But where the film scores so strongly is the deft interplay of real drama, real emotion, expertly executed action and daft, almost knockabout comedy. Danny Elfman's jazzy score emphasizes the fun of the enterprise but from one moment to the next (unless you've seen it several times... guilty as charged) you have no idea what emotional/action button the movie is going to push next. The comedy is interwoven with the action so much so that it's hard to pin a genre on the movie itself. It's a wildly entertaining hybrid and this is a great part of its charm. Critics have pointed to this diversity in plot ambition and its subsequent mechanics as dramatic and narrative faults. I have no idea what they are talking about. Midnight Run is funny, exciting, twice terribly touching and barrels along at a great pace, while maintaining its emotional integrity. These are attributes most movies would envy. It comes, from this reviewer at least, highly recommended.

sound and vision

The original UK DVD release from Universal had a letterboxed transfer, so the 1080p 1.85:1 image here is a serious step up all round. The image itself is spotless,  the picture rock solid in frame, the sharpness and picture detail crisp and the colour largely naturalistic. The contrast is punchy throughout – when the lighting is favourable this results in a really pleasing image, but in darker scenes this can result in some of the detail being sucked in to get those solid black levels, though no more so than on Universal's previous DVD. On the whole, this is a fine job.
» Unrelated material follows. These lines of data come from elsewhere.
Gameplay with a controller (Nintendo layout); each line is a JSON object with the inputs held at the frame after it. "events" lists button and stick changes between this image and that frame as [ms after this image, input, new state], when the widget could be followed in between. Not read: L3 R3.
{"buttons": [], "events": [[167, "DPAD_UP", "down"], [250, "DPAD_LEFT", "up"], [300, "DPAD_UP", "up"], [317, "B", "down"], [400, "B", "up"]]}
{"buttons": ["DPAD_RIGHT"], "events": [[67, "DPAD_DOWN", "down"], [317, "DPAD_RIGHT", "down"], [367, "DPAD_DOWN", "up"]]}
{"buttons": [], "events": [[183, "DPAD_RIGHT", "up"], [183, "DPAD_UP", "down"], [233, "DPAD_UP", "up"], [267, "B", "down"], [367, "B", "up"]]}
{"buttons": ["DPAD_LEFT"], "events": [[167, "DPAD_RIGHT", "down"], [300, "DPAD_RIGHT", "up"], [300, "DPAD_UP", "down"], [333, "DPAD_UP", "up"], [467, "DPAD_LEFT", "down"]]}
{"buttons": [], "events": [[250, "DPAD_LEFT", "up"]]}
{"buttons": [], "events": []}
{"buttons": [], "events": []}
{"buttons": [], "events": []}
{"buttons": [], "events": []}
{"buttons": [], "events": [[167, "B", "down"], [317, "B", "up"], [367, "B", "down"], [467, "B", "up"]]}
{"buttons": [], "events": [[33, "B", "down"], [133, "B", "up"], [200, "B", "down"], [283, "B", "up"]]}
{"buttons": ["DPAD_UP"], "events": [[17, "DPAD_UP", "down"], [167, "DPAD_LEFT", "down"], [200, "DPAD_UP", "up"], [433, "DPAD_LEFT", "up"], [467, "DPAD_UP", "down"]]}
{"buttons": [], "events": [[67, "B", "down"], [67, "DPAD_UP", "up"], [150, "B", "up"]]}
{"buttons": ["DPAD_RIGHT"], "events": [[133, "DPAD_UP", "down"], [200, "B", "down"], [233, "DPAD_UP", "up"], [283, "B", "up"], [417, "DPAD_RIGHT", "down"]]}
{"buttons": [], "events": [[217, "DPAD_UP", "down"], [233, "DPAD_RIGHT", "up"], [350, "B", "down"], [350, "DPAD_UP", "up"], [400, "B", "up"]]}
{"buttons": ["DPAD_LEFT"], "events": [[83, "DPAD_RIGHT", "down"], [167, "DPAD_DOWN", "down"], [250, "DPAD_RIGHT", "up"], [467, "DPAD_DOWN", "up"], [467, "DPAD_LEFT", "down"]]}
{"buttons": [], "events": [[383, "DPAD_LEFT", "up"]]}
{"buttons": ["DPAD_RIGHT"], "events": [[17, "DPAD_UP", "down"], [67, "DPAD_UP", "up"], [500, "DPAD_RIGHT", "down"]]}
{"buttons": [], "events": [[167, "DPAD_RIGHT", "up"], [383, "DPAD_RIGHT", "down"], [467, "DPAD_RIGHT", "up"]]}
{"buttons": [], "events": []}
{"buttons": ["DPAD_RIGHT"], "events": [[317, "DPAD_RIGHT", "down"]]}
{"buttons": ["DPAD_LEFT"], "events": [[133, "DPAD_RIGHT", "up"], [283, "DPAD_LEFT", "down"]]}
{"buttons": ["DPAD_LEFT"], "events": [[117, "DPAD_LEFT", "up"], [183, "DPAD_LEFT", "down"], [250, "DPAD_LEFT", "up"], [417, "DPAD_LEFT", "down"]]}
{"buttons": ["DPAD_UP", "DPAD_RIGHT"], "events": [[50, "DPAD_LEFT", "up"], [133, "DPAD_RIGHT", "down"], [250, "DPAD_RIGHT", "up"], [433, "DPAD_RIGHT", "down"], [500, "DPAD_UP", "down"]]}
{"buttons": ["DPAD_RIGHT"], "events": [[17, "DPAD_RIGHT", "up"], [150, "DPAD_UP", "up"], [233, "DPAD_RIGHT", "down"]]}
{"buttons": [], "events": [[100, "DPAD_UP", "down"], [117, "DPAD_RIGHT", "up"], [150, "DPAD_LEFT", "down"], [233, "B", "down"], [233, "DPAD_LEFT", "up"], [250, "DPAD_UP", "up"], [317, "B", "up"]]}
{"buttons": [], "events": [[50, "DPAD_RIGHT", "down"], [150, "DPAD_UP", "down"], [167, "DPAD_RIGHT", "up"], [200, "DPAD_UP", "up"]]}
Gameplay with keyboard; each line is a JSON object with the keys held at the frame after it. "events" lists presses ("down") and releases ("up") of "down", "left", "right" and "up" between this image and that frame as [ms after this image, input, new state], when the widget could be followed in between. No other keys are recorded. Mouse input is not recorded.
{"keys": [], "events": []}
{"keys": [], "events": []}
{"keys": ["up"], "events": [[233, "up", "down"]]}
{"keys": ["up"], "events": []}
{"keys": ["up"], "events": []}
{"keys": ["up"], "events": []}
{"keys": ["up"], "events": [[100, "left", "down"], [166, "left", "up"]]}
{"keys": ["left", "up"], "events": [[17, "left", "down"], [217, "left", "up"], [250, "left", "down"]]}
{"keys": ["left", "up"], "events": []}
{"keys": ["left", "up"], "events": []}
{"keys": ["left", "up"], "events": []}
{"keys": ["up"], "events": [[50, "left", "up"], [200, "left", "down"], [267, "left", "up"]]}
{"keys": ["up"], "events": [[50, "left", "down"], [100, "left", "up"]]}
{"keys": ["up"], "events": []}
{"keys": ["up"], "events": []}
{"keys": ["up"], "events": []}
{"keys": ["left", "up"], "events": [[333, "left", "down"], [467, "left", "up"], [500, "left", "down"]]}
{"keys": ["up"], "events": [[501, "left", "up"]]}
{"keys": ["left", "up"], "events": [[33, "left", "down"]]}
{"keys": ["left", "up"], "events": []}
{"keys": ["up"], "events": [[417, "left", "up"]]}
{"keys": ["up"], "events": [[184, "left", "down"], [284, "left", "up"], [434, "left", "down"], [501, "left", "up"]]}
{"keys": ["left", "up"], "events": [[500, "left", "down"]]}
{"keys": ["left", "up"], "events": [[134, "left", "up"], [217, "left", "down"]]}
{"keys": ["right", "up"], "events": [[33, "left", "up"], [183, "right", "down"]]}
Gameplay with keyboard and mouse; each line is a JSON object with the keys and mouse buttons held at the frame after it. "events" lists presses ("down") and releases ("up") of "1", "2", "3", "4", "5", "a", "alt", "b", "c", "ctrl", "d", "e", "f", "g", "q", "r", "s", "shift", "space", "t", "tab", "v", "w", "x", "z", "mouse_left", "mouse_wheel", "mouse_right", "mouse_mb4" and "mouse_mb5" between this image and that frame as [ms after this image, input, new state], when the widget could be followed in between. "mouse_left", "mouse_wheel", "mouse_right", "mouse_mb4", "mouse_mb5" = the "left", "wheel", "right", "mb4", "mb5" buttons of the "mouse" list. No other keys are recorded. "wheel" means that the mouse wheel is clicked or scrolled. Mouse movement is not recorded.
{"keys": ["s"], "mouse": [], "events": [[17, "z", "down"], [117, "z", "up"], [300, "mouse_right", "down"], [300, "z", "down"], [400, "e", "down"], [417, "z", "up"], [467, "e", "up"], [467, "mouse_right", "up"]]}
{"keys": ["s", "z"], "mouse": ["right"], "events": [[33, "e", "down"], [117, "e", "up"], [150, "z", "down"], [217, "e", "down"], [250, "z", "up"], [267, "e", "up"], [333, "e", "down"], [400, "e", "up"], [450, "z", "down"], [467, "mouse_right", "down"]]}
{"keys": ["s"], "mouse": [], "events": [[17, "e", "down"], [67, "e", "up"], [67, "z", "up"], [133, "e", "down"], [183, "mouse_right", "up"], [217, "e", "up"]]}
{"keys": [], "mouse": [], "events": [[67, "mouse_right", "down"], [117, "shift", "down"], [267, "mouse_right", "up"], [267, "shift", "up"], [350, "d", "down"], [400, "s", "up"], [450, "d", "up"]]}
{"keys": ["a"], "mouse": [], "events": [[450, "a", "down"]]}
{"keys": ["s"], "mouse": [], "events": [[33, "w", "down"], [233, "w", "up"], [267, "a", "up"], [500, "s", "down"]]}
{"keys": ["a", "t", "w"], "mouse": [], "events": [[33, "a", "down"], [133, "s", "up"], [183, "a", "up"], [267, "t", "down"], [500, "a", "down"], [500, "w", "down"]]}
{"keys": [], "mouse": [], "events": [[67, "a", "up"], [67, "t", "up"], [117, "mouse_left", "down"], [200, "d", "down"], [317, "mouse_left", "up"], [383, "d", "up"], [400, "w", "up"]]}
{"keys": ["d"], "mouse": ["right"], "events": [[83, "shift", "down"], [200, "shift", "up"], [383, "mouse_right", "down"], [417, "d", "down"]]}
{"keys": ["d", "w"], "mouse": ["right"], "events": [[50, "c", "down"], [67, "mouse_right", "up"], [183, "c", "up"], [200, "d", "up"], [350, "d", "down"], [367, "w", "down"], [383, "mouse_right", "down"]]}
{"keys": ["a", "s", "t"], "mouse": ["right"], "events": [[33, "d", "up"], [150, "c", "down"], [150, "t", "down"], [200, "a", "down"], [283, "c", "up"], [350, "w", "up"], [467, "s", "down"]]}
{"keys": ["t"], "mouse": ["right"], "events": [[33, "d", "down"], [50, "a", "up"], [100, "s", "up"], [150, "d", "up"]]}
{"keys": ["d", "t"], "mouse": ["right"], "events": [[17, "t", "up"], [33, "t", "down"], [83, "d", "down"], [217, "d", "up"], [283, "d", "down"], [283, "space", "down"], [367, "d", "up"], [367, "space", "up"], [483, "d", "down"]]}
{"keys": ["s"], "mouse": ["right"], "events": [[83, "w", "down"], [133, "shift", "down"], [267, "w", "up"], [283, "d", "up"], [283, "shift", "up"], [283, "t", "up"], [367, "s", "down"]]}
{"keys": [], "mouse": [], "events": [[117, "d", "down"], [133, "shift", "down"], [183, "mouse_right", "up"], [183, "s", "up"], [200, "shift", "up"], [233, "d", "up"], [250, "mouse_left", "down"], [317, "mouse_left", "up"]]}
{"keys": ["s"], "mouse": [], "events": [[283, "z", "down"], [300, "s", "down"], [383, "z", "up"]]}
On the soundtrack front, there's a choice between Linear PCM 2.0 stereo – which I'm guessing is closest to how the film originally played – and DTS-HD Master Audio 5.1 surround. Surprisingly, perhaps, I preferred the stereo track, which has a brightness and clarity that feels a tad subdued on the 5.1 track, where a little too much to the lower frequency sound ended up in the subwoofer. The dialogue and music come across particularly well, though neither have quite the dynamic range of more modern studio features.

Optional SDH subtitles are also available.

extra features

We Got the Duke – Interview with Charles Grodin (12:27)
26 years older, slimmer and wearing a baseball cap, the still instantly recognisable Charles Grodin (there's something about that voice) remembers how he landed a role that plenty of actors wanted and Paramount apparently wanted Cher to play. Yes, you read that right, Cher the singer turned actress who was flying high at the time off the success of Moonstruck. Can you imagine? He talks about his unconventional first marriage and his current long-lasting one (there is a relevant story that segues into this), and reveals that our favourite exchange in the boxcar scene (the aforementioned "D'you ever have sex with an animal, Jack?" one) was the result of him being asked by director Brest to improvise an lines that would allow the two characters to re-bond. I particularly like Grodin's comment about royalty: "You became royalty by winning a war and declaring yourself king, but some people get it into their head that they're better than others, and it's foolish." Absolutely.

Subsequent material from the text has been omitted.